Extract to read:
-*-
In a sequentially consistent memory model, there is a
single total order of all atomic operations which is the same
across all processors in the system. You might not know what the order
is in advance, and it may change from execution to execution, but
there is always a total order.
This is the default for the new C++0x atomics, and required for
Java's volatile, for good reason — it is
considerably easier to reason about the behaviour of code that uses
sequentially consistent orderings than code that uses a more relaxed
ordering.
The thing is, C++0x atomics are only sequentially consistent
by default — they also support more relaxed
orderings.
Relaxed Atomics and Inconsistent Orderings
I briefly touched on the properties of relaxed atomic operations in
my presentation on The
Future of Concurrency in C++ at ACCU
2008 (see the slides). The
key point is that relaxed operations are
unordered. Consider this simple example with two
threads:
#include <thread>
#include <cstdatomic>
std::atomic<int> x(0),y(0);
void thread1()
{
x.store(1,std::memory_order_relaxed);
y.store(1,std::memory_order_relaxed);
}
void thread2()
{
int a=y.load(std::memory_order_relaxed);
int b=x.load(std::memory_order_relaxed);
if(a==1)
assert(b==1);
}
std::thread t1(thread1);
std::thread t2(thread2);
All the atomic operations here are using
memory_order_relaxed, so there is no enforced
ordering. Therefore, even though thread1 stores
x before y, there is no guarantee that the
writes will reach thread2 in that order: even if
a==1 (implying thread2 has seen the result
of the store to y), there is no guarantee that
b==1, and the assert may fire.
If we add more variables and more threads, then each thread
may see a different order for the writes. Some of the results
can be even more surprising than that, even with two threads. The C++0x
working paper features the following example:
void thread1()
{
int r1=y.load(std::memory_order_relaxed);
x.store(r1,std::memory_order_relaxed);
}
void thread2()
-*-
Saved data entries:
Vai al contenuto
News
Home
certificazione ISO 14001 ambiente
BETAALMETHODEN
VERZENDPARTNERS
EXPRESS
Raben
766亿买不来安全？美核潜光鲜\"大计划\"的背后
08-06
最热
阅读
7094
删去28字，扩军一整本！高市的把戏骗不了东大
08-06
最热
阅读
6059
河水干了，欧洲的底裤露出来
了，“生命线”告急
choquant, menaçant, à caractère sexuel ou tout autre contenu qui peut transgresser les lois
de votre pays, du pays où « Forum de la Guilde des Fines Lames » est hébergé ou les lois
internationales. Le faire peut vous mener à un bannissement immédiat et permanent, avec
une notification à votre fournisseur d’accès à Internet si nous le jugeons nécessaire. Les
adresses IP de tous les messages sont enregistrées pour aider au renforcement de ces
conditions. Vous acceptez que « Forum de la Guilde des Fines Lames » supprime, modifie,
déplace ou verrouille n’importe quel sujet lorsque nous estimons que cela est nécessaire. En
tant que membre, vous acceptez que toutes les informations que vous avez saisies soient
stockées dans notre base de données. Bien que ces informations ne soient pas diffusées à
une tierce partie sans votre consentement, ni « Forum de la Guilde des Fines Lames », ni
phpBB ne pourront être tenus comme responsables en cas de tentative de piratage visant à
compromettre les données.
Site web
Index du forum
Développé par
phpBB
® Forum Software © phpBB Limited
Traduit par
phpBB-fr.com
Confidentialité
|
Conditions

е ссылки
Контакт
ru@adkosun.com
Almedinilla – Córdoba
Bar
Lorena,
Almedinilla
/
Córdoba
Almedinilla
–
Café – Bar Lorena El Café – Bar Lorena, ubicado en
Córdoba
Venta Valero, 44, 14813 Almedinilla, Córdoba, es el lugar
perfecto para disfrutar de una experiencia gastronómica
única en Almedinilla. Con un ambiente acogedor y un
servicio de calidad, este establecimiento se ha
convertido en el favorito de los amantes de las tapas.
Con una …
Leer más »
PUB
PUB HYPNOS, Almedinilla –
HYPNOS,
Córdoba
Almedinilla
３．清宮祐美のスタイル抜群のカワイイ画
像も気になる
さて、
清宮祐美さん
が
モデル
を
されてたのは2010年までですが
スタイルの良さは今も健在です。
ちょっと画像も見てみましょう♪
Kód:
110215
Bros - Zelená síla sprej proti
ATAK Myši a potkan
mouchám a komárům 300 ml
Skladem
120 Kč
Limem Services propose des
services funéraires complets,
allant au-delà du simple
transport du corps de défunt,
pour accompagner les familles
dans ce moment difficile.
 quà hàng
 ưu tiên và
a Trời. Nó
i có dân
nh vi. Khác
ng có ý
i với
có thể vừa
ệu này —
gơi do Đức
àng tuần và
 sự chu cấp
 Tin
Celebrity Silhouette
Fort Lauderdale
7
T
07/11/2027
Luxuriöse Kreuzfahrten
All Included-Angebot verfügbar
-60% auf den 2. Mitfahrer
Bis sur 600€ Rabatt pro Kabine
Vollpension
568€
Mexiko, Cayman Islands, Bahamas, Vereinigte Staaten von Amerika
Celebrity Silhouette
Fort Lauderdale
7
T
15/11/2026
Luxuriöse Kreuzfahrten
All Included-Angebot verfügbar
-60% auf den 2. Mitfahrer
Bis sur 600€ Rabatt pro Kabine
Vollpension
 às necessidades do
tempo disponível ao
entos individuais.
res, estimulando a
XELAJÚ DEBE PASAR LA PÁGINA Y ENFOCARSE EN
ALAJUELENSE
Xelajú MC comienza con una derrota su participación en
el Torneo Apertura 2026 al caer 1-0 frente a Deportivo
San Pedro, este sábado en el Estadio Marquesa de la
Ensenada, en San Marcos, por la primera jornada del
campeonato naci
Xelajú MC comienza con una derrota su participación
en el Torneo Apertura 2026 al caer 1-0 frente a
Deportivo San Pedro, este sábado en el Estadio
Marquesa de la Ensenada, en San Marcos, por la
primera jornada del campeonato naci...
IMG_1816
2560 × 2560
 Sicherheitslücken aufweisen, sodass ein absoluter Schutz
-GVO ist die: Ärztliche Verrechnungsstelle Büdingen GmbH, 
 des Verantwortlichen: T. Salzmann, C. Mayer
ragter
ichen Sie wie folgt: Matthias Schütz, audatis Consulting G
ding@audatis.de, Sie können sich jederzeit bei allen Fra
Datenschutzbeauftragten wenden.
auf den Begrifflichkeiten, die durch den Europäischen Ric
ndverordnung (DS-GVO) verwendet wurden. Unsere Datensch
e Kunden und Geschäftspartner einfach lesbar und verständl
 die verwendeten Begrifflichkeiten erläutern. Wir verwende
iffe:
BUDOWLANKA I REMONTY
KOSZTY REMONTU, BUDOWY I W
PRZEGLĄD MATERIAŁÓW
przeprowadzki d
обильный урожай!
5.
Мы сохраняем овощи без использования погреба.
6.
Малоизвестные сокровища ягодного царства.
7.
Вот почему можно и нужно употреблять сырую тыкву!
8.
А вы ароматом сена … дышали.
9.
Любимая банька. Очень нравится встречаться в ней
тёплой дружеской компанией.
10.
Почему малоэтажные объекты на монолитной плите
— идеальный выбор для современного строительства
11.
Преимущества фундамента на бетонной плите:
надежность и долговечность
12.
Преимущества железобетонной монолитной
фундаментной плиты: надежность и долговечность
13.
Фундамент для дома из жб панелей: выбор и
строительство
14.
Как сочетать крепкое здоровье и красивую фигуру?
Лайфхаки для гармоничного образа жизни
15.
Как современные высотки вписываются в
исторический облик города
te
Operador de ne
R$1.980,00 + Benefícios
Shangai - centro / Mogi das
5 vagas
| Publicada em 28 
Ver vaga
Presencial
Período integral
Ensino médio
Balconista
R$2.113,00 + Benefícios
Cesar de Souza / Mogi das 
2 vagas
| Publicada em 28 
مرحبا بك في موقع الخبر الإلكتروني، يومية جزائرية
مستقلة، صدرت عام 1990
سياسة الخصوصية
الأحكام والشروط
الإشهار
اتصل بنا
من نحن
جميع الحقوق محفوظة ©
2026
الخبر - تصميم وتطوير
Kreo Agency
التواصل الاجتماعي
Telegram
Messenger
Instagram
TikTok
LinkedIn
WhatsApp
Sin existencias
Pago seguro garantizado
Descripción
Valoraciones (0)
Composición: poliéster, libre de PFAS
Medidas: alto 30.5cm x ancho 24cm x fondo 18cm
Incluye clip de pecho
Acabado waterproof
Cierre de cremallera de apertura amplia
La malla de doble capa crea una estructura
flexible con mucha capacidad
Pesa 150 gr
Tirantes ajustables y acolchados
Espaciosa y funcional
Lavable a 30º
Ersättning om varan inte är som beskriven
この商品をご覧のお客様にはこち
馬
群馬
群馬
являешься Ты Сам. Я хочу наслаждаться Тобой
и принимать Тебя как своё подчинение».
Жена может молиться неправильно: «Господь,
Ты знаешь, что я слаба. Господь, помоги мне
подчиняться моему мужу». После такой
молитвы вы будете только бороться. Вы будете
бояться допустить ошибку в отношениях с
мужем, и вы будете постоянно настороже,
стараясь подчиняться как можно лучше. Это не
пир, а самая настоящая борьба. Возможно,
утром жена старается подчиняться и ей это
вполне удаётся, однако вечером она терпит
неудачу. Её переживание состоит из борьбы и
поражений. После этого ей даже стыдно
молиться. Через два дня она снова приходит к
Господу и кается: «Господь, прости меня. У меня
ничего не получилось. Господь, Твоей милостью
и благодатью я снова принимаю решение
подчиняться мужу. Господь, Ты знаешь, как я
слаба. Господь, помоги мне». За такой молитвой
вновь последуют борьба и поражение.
-*-
Directions:
• 1. Output everything in the memory ordering excerpt from "assert(b==1);" down to "assert may fire.", word for word.
• 2. According to the memory ordering excerpt, which ordering do the new C++0x atomics use by default?
This material was taken from a separate source.

Responses for each task:
• 1.
assert(b==1);
}
std::thread t1(thread1);
std::thread t2(thread2);
All the atomic operations here are using
memory_order_relaxed, so there is no enforced
ordering. Therefore, even though thread1 stores
x before y, there is no guarantee that the
writes will reach thread2 in that order: even if
a==1 (implying thread2 has seen the result
of the store to y), there is no guarantee that
b==1, and the assert may fire.

• 2. Sequentially consistent ordering.